Producer and writer Paul Feldsher, the first witness called by Harvey Weinstein’s defense team, said he was friends with accuser Annabella Sciorra in the early ’90s and still considers her a friend — but in a series of text messages sent to Weinstein since 2017, he called Sciorra “full of s—.”

Sciorra, the first accuser the prosecution called to testify in Weinstein’s trial, said that the then-mogul raped her in her Gramercy Park apartment around 1993

But as the defense’s first witness, Feldsher testified that Sciorra once told him that “she’d done this crazy thing with Harvey.” Feldsher said he did not remember her being distressed or upset when telling him that hat and did not remember if she shared any more details about the “crazy thing” that occurred.

Feldsher also testified that he thought Weinstein had a “sex addiction” but did not believe Weinstein was “capable of the things that he’d been charged with.”

During the prosecution’s cross-examination of Feldsher, Assistant District Attorney Joan Illuzzi pulled out pages of incendiary text messages sent from Feldsher to Weinstein.

In 2017, around the time the investigations into Weinstein became public, Feldsher admitted that he was in contact with Weinstein because he “felt badly” for the disgraced mogul.

“I feel badly that he was completely abandoned.

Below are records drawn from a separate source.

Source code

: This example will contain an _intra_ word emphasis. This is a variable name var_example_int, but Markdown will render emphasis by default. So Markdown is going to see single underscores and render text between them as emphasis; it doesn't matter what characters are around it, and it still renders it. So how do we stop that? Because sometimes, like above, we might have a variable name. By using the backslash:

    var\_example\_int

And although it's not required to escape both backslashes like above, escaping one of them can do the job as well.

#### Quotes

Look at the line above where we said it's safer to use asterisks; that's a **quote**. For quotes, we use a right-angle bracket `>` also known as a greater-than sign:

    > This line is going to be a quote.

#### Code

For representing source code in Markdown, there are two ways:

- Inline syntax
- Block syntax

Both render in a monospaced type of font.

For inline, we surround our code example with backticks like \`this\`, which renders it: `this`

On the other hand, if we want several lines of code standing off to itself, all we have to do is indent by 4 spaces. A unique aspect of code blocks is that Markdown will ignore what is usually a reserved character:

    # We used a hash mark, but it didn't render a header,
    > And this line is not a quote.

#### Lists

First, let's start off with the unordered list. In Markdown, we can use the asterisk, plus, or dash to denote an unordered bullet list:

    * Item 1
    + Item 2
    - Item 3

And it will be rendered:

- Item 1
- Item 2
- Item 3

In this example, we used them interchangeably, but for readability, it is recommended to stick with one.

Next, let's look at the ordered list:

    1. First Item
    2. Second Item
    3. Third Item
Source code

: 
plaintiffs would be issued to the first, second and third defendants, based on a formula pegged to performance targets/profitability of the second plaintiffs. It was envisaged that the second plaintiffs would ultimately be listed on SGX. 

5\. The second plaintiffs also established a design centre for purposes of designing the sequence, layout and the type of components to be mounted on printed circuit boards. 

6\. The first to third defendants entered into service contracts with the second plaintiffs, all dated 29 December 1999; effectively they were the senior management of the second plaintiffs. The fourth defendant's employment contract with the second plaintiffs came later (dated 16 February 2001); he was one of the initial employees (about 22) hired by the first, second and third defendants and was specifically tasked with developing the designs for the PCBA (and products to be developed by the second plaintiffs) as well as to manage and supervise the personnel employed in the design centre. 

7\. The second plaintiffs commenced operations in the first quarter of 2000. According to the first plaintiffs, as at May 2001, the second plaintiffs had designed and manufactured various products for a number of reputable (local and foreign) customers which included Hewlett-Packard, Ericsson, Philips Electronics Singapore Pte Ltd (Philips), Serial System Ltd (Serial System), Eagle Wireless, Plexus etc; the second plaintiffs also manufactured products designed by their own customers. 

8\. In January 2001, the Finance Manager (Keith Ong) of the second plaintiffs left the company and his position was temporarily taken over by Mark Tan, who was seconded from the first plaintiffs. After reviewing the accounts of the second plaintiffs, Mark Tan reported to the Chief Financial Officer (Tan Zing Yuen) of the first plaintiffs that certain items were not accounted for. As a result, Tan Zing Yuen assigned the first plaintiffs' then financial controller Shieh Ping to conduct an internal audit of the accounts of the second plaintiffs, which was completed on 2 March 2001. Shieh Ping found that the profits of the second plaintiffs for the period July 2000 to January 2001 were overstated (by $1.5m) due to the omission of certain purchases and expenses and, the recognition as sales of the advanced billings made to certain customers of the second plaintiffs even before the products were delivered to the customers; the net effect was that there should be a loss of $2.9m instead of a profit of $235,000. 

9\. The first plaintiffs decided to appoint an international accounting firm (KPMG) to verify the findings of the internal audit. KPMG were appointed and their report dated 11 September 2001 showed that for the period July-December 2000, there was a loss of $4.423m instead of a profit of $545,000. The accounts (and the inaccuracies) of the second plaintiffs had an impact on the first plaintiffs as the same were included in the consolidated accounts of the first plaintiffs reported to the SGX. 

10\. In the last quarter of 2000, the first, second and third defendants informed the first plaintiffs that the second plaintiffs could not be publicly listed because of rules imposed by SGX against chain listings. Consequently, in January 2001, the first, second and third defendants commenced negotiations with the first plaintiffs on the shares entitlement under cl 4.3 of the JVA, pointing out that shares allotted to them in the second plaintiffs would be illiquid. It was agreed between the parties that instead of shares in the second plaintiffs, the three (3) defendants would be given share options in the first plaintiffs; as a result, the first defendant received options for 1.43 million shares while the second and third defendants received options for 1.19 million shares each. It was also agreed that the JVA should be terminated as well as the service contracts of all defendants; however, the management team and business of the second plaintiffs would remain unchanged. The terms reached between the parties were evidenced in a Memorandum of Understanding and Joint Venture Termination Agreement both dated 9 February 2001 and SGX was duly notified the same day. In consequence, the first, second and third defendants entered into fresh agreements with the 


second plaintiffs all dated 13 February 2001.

I felt badly that it was very difficult for him to be the recipient of due process,” Feldsher said. “I was speaking to him partially because nobody else was.”

In another text message, read out loud by Illuzzi, Feldsher told Weinstein that if any of the women had been his daughter, Feldsher would have wanted to “beat the s—” out of Weinstein.

But on the stand, Feldsher said he didn’t believe Weinstein was “capable of the things that he’d been charged with,” despite the fact he thought Weinstein had a “sex addiction.”

When questioned why Feldsher would also proceed to insult Sciorra, whom he said earlier during his testimony was a “friend,” by calling her an “a–hole” and “full of s—” to Weinstein, Illuzzi asked the witness if he was simply messaging Weinstein what he “wanted to hear.”

“Yes,” the witness said.

“And that’s what you’re doing today, aren’t you sir? Aren’t you, sir, saying things in this room that you think Harvey Weinstein wants to hear?” Illuzzi asked.

“Categorically no,” the witness responded.

“Didn’t you say, sir, ‘I think the dogpile of actresses that are suddenly recalling repressed memories is hideous’?” Illuzzi also asked him, reading from his texts.

“I did,” Feldsher responded. “I stand by every text that I wrote.”

The prosecution rested its case on Thursday morning, allowing for Weinstein’s defense to begin presenting witnesses for its case by the afternoon. Director Warren Leight, who worked with Sciorra on “The Night We Never Met,” is also expected to testify for the defense on Friday.